== Testo da leggere ==
«Papà ti vorrei abbracciare tanto, ma so che adesso non è possibile. Tu sei un medico e tutti i giorni in ospedale rischi di contagiarti con il coronavirus e per questo quando torni a casa ci tieni distanti. So quanto anche tu vorresti stringermi forte, come fai sempre, ma dobbiamo aspettare. Mi hai detto che tutto passerà in fretta ma io desidero dirti che ti voglio tanto bene e che ti stingo con tutta la forza che ho».
Li chiamiamo eroi nella trincea della guerra contro il Covid-19. Li chiamiamo eroi, anche se tutti sappiamo – e quando finirà questa triste storia ce lo dovremo ricordare bene – che li abbiamo mandati a combattere senza fornirli delle armi necessarie.
Li chiamiamo eroi anche se sappiamo che devono farsi bastare i pochi guanti e le pochissime mascherine che andrebbero, invece, cambiati più spesso e ad alcuni di loro non glieli abbiamo nemmeno dati. Li chiamiamo eroi anche se siamo perfettamente consapevoli che l’aggressività di quel maledetto virus li tiene tutti a stretto, strettissimo contatto con il rischio da contagio, perché quegli ospedali che abbiamo considerato la sede deputata a combattere la malattia è diventata il primo focolaio dentro cui si rischia di ammalarsi.
===
▸ Verifica la comprensione:
A – Trascrivi dal testo da leggere il passo che va da «Li chiamiamo eroi nella» a «rischia di ammalarsi.», estremi compresi.
B – Elenca tutte le frasi del testo da leggere che cominciano con «Li chiamiamo eroi».
C – Rispondi alle domande sul testo da leggere.
(i) Che lavoro fa il papà a cui è rivolta la lettera?
(ii) Di quali protezioni, secondo il testo, devono farsi bastare pochi esemplari?
(iii) Che cosa sono diventati gli ospedali?
I record che seguono non servono.
== Dati archiviati ==
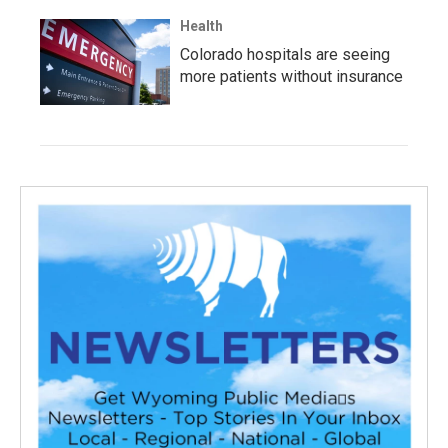
Health
Colorado hospitals are seeing
more patients without insurance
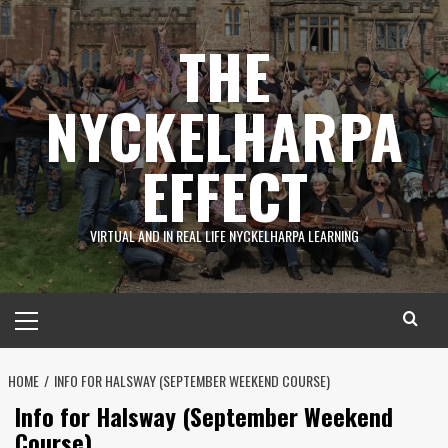
Skip
to
THE
content
NYCKELHARPA
EFFECT
VIRTUAL AND IN REAL LIFE NYCKELHARPA LEARNING
Primary
Menu
HOME
INFO FOR HALSWAY (SEPTEMBER WEEKEND COURSE)
Info for Halsway (September Weekend
Course)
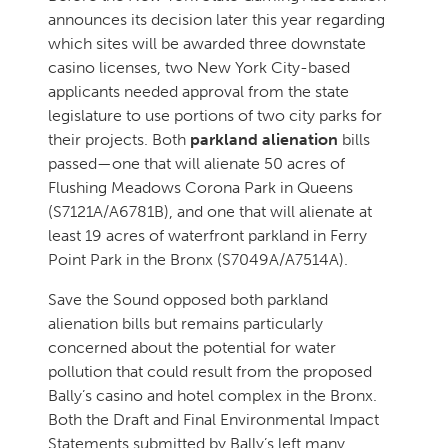
announces its decision later this year regarding
which sites will be awarded three downstate
casino licenses, two New York City-based
applicants needed approval from the state
legislature to use portions of two city parks for
their projects. Both
parkland alienation
bills
passed—one that will alienate 50 acres of
Flushing Meadows Corona Park in Queens
(S7121A/A6781B), and one that will alienate at
least 19 acres of waterfront parkland in Ferry
Point Park in the Bronx (S7049A/A7514A).
Save the Sound opposed both parkland
alienation bills but remains particularly
concerned about the potential for water
pollution that could result from the proposed
Bally’s casino and hotel complex in the Bronx.
Both the Draft and Final Environmental Impact
Statements submitted by Bally’s left many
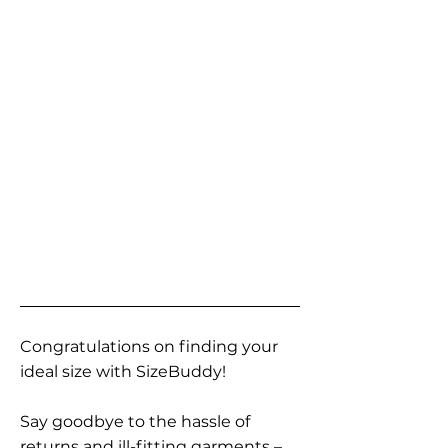
Congratulations on finding your
ideal size with SizeBuddy!
Say goodbye to the hassle of
returns and ill-fitting garments –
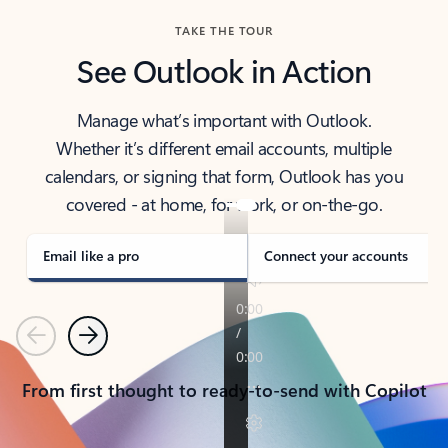
TAKE THE TOUR
See Outlook in Action
Manage what’s important with Outlook.
Whether it’s different email accounts, multiple
calendars, or signing that form, Outlook has you
covered - at home, for work, or on-the-go.
Email like a pro
Connect your accounts
Previous
Next
From first thought to ready-to-send with Copilot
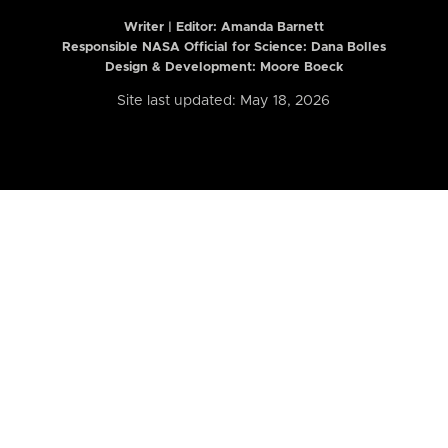
Writer | Editor:
Amanda Barnett
Responsible NASA Official for Science: Dana Bolles
Design & Development: Moore Boeck
Site last updated: May 18, 2026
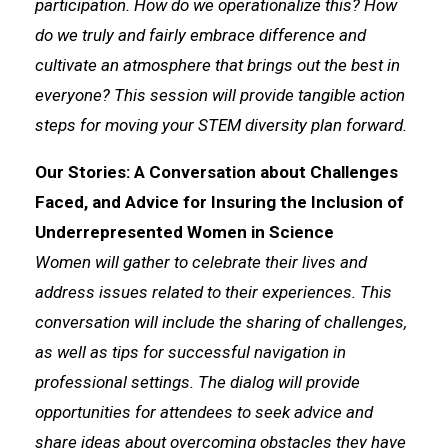
participation. How do we operationalize this? How
do we truly and fairly embrace difference and
cultivate an atmosphere that brings out the best in
everyone? This session will provide tangible action
steps for moving your STEM diversity plan forward.
Our Stories: A Conversation about Challenges
Faced, and Advice for Insuring the Inclusion of
Underrepresented Women in Science
Women will gather to celebrate their lives and
address issues related to their experiences. This
conversation will include the sharing of challenges,
as well as tips for successful navigation in
professional settings. The dialog will provide
opportunities for attendees to seek advice and
share ideas about overcoming obstacles they have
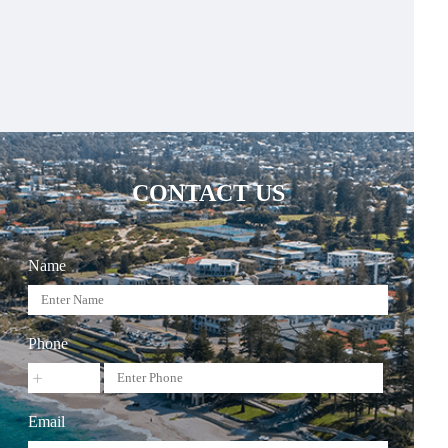
CONTACT US
Name
Phone
Email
===
▸ Risposte agli esercizi:
A –
Li chiamiamo eroi nella trincea della guerra contro il Covid-19. Li chiamiamo eroi, anche se tutti sappiamo – e quando finirà questa triste storia ce lo dovremo ricordare bene – che li abbiamo mandati a combattere senza fornirli delle armi necessarie.
Li chiamiamo eroi anche se sappiamo che devono farsi bastare i pochi guanti e le pochissime mascherine che andrebbero, invece, cambiati più spesso e ad alcuni di loro non glieli abbiamo nemmeno dati. Li chiamiamo eroi anche se siamo perfettamente consapevoli che l’aggressività di quel maledetto virus li tiene tutti a stretto, strettissimo contatto con il rischio da contagio, perché quegli ospedali che abbiamo considerato la sede deputata a combattere la malattia è diventata il primo focolaio dentro cui si rischia di ammalarsi.

B –
- Li chiamiamo eroi nella trincea della guerra contro il Covid-19.
- Li chiamiamo eroi, anche se tutti sappiamo – e quando finirà questa triste storia ce lo dovremo ricordare bene – che li abbiamo mandati a combattere senza fornirli delle armi necessarie.
- Li chiamiamo eroi anche se sappiamo che devono farsi bastare i pochi guanti e le pochissime mascherine che andrebbero, invece, cambiati più spesso e ad alcuni di loro non glieli abbiamo nemmeno dati.
- Li chiamiamo eroi anche se siamo perfettamente consapevoli che l’aggressività di quel maledetto virus li tiene tutti a stretto, strettissimo contatto con il rischio da contagio, perché quegli ospedali che abbiamo considerato la sede deputata a combattere la malattia è diventata il primo focolaio dentro cui si rischia di ammalarsi.

C –
(i) Fa il medico.
(ii) Devono farsi bastare i pochi guanti e le pochissime mascherine.
(iii) Sono diventati il primo focolaio dentro cui si rischia di ammalarsi.